RECORDS SUPPLIED |
------------------------------------------------------------

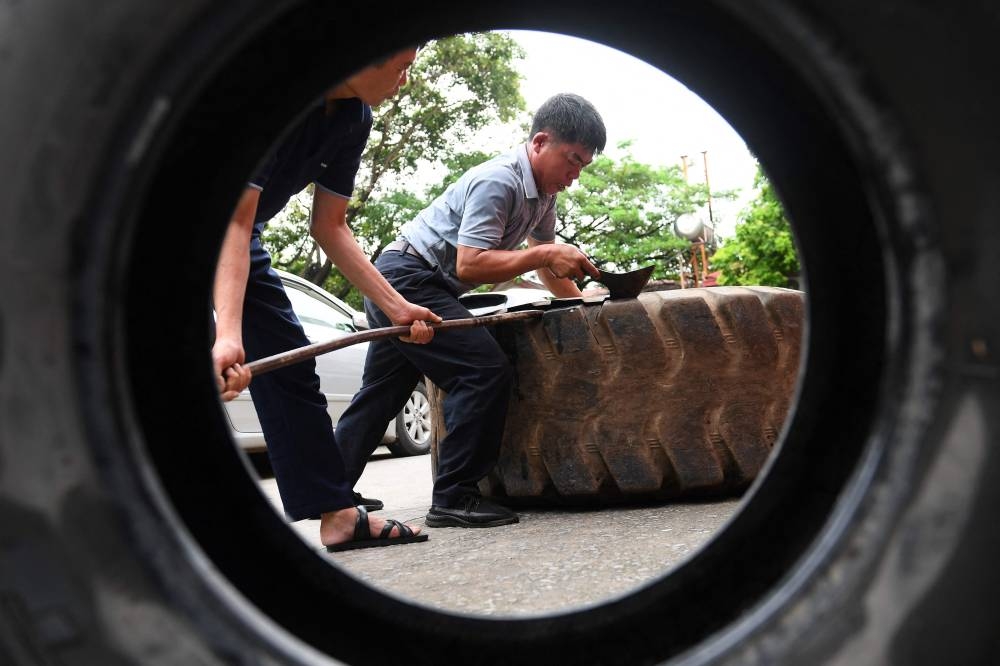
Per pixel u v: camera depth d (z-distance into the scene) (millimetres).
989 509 558
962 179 556
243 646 569
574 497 2857
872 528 567
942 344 562
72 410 553
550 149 3074
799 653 571
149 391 764
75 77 552
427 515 2943
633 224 29156
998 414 556
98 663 567
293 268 21641
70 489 555
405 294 3018
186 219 799
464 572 2021
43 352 551
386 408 3275
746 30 820
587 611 874
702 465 2750
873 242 770
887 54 551
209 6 549
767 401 2771
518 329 2887
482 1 894
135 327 745
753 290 2850
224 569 814
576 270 2984
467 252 3008
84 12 555
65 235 551
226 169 802
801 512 840
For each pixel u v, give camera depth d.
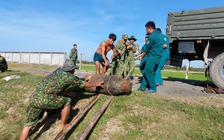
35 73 10.95
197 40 7.30
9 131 5.23
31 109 4.28
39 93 4.19
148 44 5.80
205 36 7.06
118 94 5.36
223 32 6.70
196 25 7.27
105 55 7.28
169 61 9.28
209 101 5.30
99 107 4.96
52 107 4.29
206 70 7.32
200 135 3.87
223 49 7.18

------------------------------------------------------------

WORK ITEM | Write out, please, the lines of the listing above from the one with "224 569 814" through the very last, exactly as given and with no pictures.

PROBLEM SOLUTION |
224 569 814
576 270 2984
467 252 3008
84 12 555
65 235 551
226 169 802
801 512 840
For each pixel u v, give camera depth d.
35 73 10.95
197 40 7.30
9 131 5.23
31 109 4.28
39 93 4.19
148 44 5.80
205 36 7.06
118 94 5.36
223 32 6.70
196 25 7.27
105 55 7.28
169 61 9.28
209 101 5.30
99 107 4.96
52 107 4.29
206 70 7.32
200 135 3.87
223 49 7.18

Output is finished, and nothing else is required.